There are many reasons why a data security strategy could self-destruct, not the least of which is a new breed of highly motivated data thieves who stand to make a considerable profit on customer and other sensitive information in data centers. We're often so mired with putting out data security and compliance fires that we don't have time to step back and look at the high-level issues that could have prevented many of those fires from igniting in the first place. Let's review four of the critical reasons why the security strategies of many companies are unintentionally opening them up to increased risk.

1. The Déjà vu Strategy: Doing more of what they have already done. I see this all the time. Companies beef up existing security hoping that it will address new security threats. I call it "outside-in versus inside-out security" because often the company will add more perimeter security rather than covering additional critical bases like core databases and edge data leaks.
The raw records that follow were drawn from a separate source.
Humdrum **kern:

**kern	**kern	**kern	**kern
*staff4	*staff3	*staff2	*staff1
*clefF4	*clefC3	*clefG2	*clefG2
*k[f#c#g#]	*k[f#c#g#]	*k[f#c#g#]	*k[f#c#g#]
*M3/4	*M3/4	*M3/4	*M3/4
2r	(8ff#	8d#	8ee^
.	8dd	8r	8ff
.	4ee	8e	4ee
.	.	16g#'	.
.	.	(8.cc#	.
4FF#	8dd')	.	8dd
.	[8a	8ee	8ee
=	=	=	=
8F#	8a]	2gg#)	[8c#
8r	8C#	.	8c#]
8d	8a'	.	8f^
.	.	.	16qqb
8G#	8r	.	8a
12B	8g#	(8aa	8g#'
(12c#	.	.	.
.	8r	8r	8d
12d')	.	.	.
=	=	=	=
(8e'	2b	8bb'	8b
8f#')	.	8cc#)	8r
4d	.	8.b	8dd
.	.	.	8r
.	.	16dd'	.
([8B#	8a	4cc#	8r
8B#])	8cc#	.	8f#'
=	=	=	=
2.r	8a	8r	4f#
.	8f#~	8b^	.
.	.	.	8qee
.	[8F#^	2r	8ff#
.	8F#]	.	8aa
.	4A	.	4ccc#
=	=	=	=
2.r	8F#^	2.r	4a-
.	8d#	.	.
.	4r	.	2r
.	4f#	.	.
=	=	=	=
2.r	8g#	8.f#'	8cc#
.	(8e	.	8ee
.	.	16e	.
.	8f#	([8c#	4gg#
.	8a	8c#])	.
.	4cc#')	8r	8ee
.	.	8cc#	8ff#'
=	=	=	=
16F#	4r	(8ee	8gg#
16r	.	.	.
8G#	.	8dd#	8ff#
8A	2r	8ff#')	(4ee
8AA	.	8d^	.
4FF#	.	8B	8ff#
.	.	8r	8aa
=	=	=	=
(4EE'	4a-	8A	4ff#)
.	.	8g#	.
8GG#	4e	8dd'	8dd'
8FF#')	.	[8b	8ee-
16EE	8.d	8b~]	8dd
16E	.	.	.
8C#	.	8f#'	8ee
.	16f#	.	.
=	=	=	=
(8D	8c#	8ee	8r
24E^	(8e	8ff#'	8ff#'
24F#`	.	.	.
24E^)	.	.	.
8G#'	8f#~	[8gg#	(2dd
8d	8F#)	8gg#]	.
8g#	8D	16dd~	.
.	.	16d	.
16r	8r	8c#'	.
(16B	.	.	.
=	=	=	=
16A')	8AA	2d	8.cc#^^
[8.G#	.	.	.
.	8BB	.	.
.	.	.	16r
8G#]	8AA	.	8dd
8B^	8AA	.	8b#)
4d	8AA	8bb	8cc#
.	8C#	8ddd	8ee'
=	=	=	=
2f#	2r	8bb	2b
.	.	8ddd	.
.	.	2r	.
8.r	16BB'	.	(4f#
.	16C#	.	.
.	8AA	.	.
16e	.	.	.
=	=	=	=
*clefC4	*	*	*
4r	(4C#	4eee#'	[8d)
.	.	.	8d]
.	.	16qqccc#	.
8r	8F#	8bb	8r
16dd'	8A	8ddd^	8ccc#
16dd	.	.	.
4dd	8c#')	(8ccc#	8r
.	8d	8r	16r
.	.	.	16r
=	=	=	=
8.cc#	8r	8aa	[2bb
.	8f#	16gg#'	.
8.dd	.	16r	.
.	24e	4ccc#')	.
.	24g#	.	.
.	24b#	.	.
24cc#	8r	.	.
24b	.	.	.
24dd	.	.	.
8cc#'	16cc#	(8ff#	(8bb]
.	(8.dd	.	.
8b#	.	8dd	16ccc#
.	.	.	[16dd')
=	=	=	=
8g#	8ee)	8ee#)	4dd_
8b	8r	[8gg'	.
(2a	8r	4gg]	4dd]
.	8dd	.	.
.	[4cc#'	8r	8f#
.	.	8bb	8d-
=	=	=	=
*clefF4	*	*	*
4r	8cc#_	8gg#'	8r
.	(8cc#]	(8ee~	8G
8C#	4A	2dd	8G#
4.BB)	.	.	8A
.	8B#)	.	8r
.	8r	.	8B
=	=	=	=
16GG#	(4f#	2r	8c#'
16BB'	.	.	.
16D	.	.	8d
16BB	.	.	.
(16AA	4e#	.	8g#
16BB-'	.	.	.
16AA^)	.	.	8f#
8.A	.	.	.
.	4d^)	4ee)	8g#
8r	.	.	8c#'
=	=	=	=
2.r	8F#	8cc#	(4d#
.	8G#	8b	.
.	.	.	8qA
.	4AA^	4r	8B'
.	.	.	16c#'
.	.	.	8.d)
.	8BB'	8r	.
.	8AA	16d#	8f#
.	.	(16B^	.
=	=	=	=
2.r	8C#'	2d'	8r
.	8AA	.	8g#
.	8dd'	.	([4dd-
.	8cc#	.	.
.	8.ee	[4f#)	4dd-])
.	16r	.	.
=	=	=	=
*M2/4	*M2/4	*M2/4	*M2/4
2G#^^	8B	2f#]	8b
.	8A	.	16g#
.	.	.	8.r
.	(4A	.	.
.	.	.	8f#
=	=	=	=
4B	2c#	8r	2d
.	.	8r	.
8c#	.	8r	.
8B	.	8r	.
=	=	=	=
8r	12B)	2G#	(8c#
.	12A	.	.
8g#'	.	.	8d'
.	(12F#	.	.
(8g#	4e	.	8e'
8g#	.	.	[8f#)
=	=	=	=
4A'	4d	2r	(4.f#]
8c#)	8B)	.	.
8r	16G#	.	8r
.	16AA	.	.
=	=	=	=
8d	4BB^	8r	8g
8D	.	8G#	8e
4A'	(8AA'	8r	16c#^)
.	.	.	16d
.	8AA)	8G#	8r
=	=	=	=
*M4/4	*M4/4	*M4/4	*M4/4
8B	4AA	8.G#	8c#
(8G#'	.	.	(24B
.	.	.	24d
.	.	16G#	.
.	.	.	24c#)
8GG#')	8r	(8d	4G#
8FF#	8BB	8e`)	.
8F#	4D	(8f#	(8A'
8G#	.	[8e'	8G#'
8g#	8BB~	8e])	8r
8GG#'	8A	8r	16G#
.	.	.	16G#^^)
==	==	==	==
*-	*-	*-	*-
2. The Rules Are the Rules Strategy: Relying on policies, like access control, without properly monitoring what is actually happening in the environment. This is especially ineffective against the insider threat. Improved password management, authentication, and better access termination policies are all noble causes, but until a company can actually see what is going on with data, who is really accessing it, and what they are doing with it, they will leave data open to risk.
3. The One Bite at a Time Strategy: Thinking about security in pieces rather than viewing it as a whole. For example, I have a laptop problem, an email problem or a database problem rather than a data security problem. One prime example is adding edge security like DLP (data loss prevention) and ignoring core security like DAM (database activity monitoring).
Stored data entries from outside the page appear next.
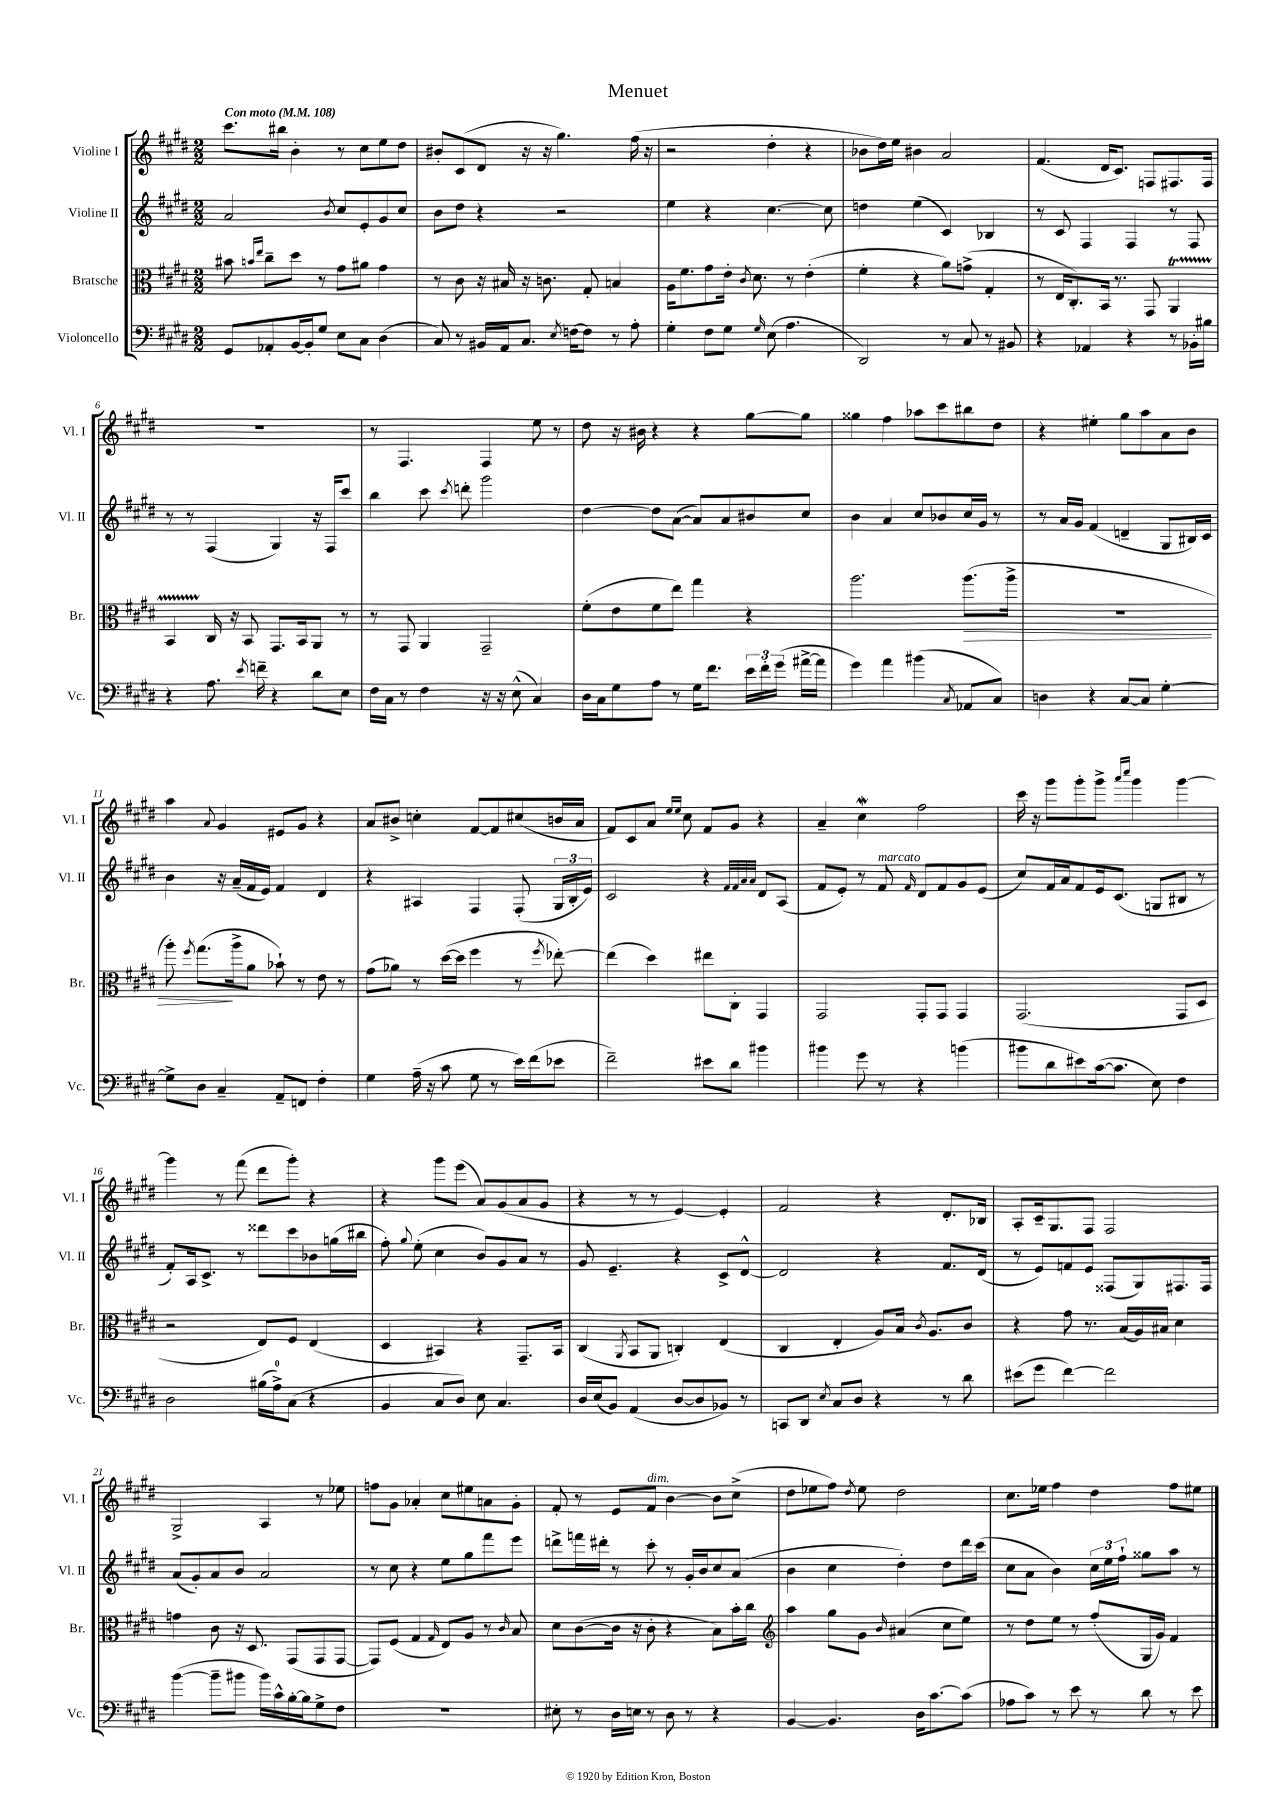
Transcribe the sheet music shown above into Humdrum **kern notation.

**kern	**kern	**kern	**kern
*staff4	*staff3	*staff2	*staff1
*clefF4	*clefC3	*clefG2	*clefG2
*k[f#c#g#d#]	*k[f#c#g#d#]	*k[f#c#g#d#]	*k[f#c#g#d#]
*M2/2	*M2/2	*M2/2	*M2/2
*MM108	*MM108	*MM108	*MM108
8GG#	8b#	2a	8.ccc#
.	16qqb	.	.
.	16qqee	.	.
8AA-'	8cc#~	.	.
.	.	.	16bb#
[16BB	8dd#	.	4b'
16BB']	.	.	.
8G#	8r	.	.
.	.	8qb	.
8E	8g#	8cc#	8r
8C#	8a#	8e'	8cc#
(4D#	4g#	8g#	8ee
.	.	8cc#	8dd#
=	=	=	=
8C#)	8r	8b	8b#'
8r	8c#	8dd#	(8c#
16BB#	16r	4r	8d#
16AA	16B#	.	.
8.C#	16r	.	16r
.	8.c	.	16r
.	.	2r	4.gg#)
8qE	.	.	.
[16F	.	.	.
8F]	8G#'	.	.
8r	4B	.	.
8A'	.	.	(16ff#
.	.	.	16r
=	=	=	=
4G#'	16A	4ee	2r
.	8.f#	.	.
8F#	8g#	4r	.
8G#	16e'	.	.
.	8qc#	.	.
.	8.d#	.	.
16qqG#	.	.	.
(8E	.	[4.cc#	4dd#'
4.A	8r	.	.
.	(4e'	.	4r
.	.	8cc#]	.
=	=	=	=
2DD#)	4f#'	4dd	8b-
.	.	.	16dd#)
.	.	.	16ee
.	4r	(4ee	4b#
8r	8a)	4c#)	2a
8C#	(8g^	.	.
8r	4G#'	4B-	.
8BB#	.	.	.
=	=	=	=
4r	8r	8r	(4.f#
.	16E	8c#	.
.	8.C#')	.	.
4AA-	.	4F#	.
.	16BB	.	16d#
.	8.r	.	8.c#)
4r	.	4F#	.
.	8GG#	.	8F
8r	4AA	8r	8.F#
16BB-'	.	8F#	.
16B#	.	.	16F#
=	=	=	=
4r	4BB	8r	1r
.	.	8r	.
8.A	16C#	(4F#	.
.	16r	.	.
.	8BB	.	.
8qe	.	.	.
16f~	.	.	.
4r	8.GG#	4G#)	.
.	16BB	.	.
8d#	8AA	16r	.
.	.	16F#	.
8E	8r	8ccc#	.
=	=	=	=
16F#	8r	4bb	8r
16C#	.	.	.
8r	8GG#	.	4.F#
4F#	4AA	8ccc#	.
.	.	8qccc#	.
.	.	8ddd'	.
16r	2GG#~	2ggg#	4F#
16r	.	.	.
(8E^^	.	.	.
4C#)	.	.	8ee
.	.	.	8r
=	=	=	=
16D#	(8f#'	[4dd#	8dd#
16C#	.	.	.
8G#	8e	.	16r
.	.	.	16b#
8A	8f#	8dd#]	4r
8r	8ee)	([8a	.
16G#	4gg#	8a])	4r
8.f#	.	.	.
.	.	8a	.
24e	4r	8b#	[8gg#
24f#'	.	.	.
(24g#	.	.	.
[16a#^	.	8cc#	8gg#]
16a#]	.	.	.
=	=	=	=
4g#)	2.aa	4b	4gg##
4a	.	4a	4ff#
(4b#	.	8cc#	8aa-
.	.	8b-	8ccc#
8qC#	.	.	.
8AA-	(8.aa	16cc#	8bb#
.	.	16g#	.
8C#)	.	8r	8dd#
.	16aa^	.	.
=	=	=	=
4D	1r	8r	4r
.	.	16a	.
.	.	16g#	.
4r	.	(4f#	4ee#'
[8C#	.	4d~	8gg#
8C#]	.	.	8aa
[4G#'	.	8G#	8a
.	.	16B#)	8b
.	.	16c#	.
=	=	=	=
8G#^]	8aa')	4b	4aa
.	8qff#	.	.
8D#	(8.gg#	.	.
.	.	.	8qqa
4C#~	.	16r	4g#
.	16aa^	(16a~	.
.	8a	16f#	.
.	.	16e)	.
8AA~	8b-`)	4f#	8e#
8FF	8r	.	8g#
4F#'	8e	4d#	4r
.	8r	.	.
=	=	=	=
4G#	(8g#	4r	8a
.	8a-)	.	8b#^
(16A~	8r	4A#	4cc'
16r	.	.	.
8c#	([16dd#	.	.
.	16dd#]	.	.
8G#	4ff#	4F#	[8f#
8r	.	.	8f#]
16e)	8r	(8F#'	(8cc#
(16f#	.	.	.
.	8qff#	.	.
8e-	[8ee-')	24G#	16b
.	.	24B'	.
.	.	.	16a
.	.	24e)	.
=	=	=	=
2f#~)	(4ee-]	2c#	8f#)
.	.	.	8c#
.	4dd#)	.	8a
.	.	.	16qqee
.	.	.	16qqee
.	.	.	8cc#
8e#	8ee#	4r	8f#
8d#	8C#'	.	8g#
.	.	32qqf#	.
.	.	32qqf#	.
.	.	32qqa	.
.	.	32qqa	.
4b#	4GG#	8d#	4r
.	.	(8A	.
=	=	=	=
4b#	2GG#	8f#	4a~
.	.	8e')	.
8g#	.	8r	4cc#
8r	.	8f#	.
.	.	16qqf#	.
4r	8GG#'	8d#	2ff#
.	8GG#	8f#	.
(4b	4GG#	8g#	.
.	.	(8e	.
=	=	=	=
8b#	(2.GG#	8cc#)	16ccc#
.	.	.	16r
8d#	.	16f#	8ggg#
.	.	16a	.
8e#)	.	8f#	8ggg#'
([16c#	.	16e	8ggg#^
8.c#]	.	(8.c#	.
.	.	.	16qqaaa
.	.	.	16qqcccc#
.	.	.	4ggg#
8E)	.	8G	.
4F#	8GG#	8B#	[4ggg#
.	8D#	8r	.
=	=	=	=
2D#	2r	8f#')	4ggg#]
.	.	16A	.
.	.	8.c#^	.
.	.	.	8r
.	.	8r	(8fff#
(16B#	8E)	8ddd##	8ddd#
16A^)	.	.	.
(8C#	8F#	8ccc#	8ggg#')
4r	(4E	8b-	4r
.	.	(16gg	.
.	.	16bb#	.
=	=	=	=
4BB	4D#	8ff#')	4r
.	.	8qqgg#	.
.	.	(8ee'	.
8C#	4BB#)	4cc#	8ggg#
8D#)	.	.	(8eee
8E	4r	8b)	8a)
4.C#	.	8g#	(8g#
.	8.GG#~	8a	8a
.	.	8r	8g#
.	16BB#	.	.
=	=	=	=
16D#	(4C#	8g#	4r
(16E	.	.	.
8BB)	.	4.e~	.
.	8qAA	.	.
(4AA	8BB	.	8r
.	8AA	.	8r
[8D#	4C')	4r	[4e)
8D#]	.	.	.
8BB-)	(4E	8c#^	4e']
8r	.	[8d#^^	.
=	=	=	=
8CC	4C#	2d#]	2f#
8DD#	.	.	.
8qE	.	.	.
8C#	4E'	.	.
8D#	.	.	.
4r	8A)	4r	4r
.	16B	.	.
.	8qc#	.	.
.	8.A	.	.
8r	.	8.f#	8.d#'
8d#	8c#	.	.
.	.	(16d#	16B-
=	=	=	=
(8e#	4r	8r	8A'
8g#	.	8e)	16c#~
.	.	.	8.G#
[4f#)	8g#	8f	.
.	8.r	8e	8F#
2f#]	.	(8F##	2F#
.	(16B	.	.
.	16A)	8G#)	.
.	16B#	.	.
.	4d#	8.F#	.
.	.	16F#	.
=	=	=	=
([4b	4g	(8a	2G#^
.	.	8g#')	.
8b~]	8c#	8a	.
8b#	16r	8b	.
.	8.D#	.	.
16b#)	.	2a	4A
16c#^^	.	.	.
[16B'	(8GG#	.	.
16B]	.	.	.
8G#^	8GG#	.	8r
8F#	[8GG#	.	8ee-
=	=	=	=
1r	8GG#])	8r	8ff
.	(8F#	8cc#	8g#
.	4G#	4r	4a-'
.	16qqG#	.	.
.	8E)	8ee	8cc#
.	8A	8gg#	8ee#
.	8r	8fff#	8a
.	16qqc#	.	.
.	8B	8eee	8g#'
=	=	=	=
8E#'	8d#	8ddd^	8f#'
8r	([8c#	16fff	8r
.	.	16ddd#'	.
16D#	16c#]	8r	8e
16E	16r	.	.
8r	8c#'	8ccc#'	8f#
8D#	4r	8r	[4b
8r	.	16g#'	.
.	.	16b	.
4r	8B)	8cc#	8b]
.	16b'	(8a	(8cc#^
.	16cc#	.	.
=	=	=	=
*	*clefG2	*	*
[4BB	4aa	4b	8dd#
.	.	.	8ee-
4.BB]	8gg#	4cc#	8ff#)
.	.	.	8qdd#
.	8g#	.	8ee-
.	16qqb	.	.
.	(4a#	4dd#')	2dd#
16D#	.	.	.
[8.c#	.	.	.
.	8cc#	8dd#	.
(8c#]	8ee)	16ddd#	.
.	.	(16ccc#	.
=	=	=	=
8A-	8r	8cc#	8.cc#
8c#)	8dd#	8a	.
.	.	.	16ee-
8r	8ee	4b)	4ff#
8e	8r	.	.
8r	(8ff#'	24cc#	4dd#
.	.	24ee	.
.	.	24ff#`	.
8d#	16G#	8gg##	.
.	16g#)	.	.
8r	4f#	8aa	8ff#
8e	.	8r	8ee#
==	==	==	==
*-	*-	*-	*-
4. The What's Hot Security Strategy: Approaching security from a perceived-value perspective, based on what seems to be the must-have technology at the moment, rather than a risk-management model. Many companies do not evaluate technologies by the risk they mitigate versus the cost to do so. Encryption is a good example. Some kinds of encryption can cost a great deal yet eliminate only a small amount of risk. There are other technologies that eliminate a great amount of data risk with a relatively small investment.
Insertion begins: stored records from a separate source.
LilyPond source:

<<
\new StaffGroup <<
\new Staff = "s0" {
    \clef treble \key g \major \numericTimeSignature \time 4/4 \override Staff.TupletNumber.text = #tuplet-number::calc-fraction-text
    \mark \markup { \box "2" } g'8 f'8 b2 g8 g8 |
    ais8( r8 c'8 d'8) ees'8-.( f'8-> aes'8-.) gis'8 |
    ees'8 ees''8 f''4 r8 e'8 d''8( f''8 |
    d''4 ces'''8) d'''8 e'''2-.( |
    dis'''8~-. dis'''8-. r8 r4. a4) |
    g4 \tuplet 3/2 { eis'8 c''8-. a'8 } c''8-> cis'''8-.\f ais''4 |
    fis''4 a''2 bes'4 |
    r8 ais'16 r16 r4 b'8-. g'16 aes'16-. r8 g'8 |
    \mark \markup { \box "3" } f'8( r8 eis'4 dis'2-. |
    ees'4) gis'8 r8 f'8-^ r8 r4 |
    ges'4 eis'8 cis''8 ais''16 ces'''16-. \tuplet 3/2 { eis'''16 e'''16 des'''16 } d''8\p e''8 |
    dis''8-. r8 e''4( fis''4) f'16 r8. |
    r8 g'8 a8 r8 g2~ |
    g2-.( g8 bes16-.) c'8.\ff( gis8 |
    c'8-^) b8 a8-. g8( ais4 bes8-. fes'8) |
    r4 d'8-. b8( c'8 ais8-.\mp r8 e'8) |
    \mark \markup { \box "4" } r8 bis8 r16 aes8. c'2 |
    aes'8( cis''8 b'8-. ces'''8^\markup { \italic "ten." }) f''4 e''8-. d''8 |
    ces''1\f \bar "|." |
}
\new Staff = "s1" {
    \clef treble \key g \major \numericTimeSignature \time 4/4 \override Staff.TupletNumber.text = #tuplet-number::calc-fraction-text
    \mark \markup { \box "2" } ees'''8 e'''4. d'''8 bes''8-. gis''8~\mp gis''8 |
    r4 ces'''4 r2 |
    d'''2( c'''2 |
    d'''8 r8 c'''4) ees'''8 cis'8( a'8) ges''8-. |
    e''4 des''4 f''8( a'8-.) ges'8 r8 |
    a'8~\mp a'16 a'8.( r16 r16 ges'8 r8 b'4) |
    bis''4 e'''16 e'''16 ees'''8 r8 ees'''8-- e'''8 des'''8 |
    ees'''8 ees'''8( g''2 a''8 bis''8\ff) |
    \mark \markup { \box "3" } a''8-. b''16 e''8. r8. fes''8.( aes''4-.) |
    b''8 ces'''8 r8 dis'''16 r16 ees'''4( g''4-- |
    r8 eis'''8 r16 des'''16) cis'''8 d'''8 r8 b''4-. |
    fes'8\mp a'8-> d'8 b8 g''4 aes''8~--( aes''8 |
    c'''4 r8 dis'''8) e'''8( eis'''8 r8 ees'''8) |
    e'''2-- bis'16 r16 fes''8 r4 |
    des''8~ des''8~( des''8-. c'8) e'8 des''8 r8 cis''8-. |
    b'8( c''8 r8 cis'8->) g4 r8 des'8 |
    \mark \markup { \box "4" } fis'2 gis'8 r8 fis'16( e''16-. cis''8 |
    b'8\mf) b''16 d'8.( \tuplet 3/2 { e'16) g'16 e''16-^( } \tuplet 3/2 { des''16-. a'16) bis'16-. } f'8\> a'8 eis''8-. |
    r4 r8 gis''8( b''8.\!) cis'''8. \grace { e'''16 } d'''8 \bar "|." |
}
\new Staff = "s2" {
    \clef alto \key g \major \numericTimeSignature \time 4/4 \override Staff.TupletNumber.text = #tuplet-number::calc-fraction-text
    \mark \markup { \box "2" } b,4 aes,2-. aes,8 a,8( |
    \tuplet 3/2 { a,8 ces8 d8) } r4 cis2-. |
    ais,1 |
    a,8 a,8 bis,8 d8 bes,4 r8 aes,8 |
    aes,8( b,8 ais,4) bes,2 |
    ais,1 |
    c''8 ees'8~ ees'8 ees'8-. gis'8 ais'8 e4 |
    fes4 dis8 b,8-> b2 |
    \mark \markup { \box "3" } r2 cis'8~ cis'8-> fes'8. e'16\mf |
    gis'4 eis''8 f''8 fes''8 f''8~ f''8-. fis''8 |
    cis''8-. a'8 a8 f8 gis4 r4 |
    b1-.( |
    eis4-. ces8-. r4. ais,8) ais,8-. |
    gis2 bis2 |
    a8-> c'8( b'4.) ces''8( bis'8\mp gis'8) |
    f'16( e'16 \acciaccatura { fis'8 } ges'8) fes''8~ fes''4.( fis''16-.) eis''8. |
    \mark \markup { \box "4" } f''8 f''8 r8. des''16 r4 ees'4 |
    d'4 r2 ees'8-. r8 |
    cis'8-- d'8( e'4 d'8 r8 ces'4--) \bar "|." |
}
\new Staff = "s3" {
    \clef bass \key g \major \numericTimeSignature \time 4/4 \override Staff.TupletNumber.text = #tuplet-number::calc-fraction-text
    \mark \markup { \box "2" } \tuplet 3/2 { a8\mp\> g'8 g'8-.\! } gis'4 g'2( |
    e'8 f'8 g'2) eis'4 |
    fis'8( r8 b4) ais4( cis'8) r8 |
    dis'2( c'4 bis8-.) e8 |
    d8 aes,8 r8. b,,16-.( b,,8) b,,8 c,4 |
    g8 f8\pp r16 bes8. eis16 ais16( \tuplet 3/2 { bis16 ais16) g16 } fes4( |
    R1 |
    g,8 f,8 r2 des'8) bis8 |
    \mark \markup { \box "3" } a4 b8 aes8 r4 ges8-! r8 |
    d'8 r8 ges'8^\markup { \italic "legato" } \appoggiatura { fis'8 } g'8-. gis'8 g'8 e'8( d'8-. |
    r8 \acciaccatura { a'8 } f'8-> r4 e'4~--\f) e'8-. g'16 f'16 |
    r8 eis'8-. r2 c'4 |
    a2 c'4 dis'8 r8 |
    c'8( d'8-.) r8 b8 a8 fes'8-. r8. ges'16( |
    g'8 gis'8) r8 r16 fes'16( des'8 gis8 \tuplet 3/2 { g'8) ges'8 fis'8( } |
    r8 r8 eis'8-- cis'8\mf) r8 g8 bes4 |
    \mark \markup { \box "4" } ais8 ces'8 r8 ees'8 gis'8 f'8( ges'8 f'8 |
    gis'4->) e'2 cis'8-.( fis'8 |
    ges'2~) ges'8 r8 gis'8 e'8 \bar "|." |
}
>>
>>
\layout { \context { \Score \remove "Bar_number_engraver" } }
Data security is a complicated problem, but security strategies often fail for simple reasons. Stepping back and seeing the problem as a whole is difficult for administrators and managers on the front lines because their jobs require them to be in a reactive mode much of the time. It's up to the people who chart strategic direction to maintain a high-level view and avoid shortsightedness when creating security strategies. Losing perspective based on maintaining an outdated direction, lacking an ongoing security program assessment, ignoring the big picture when it comes to data risk, or leaning toward solutions with the most marketing dollars could mean that when it comes to increased data risk for your company, it will be déjà vu all over again.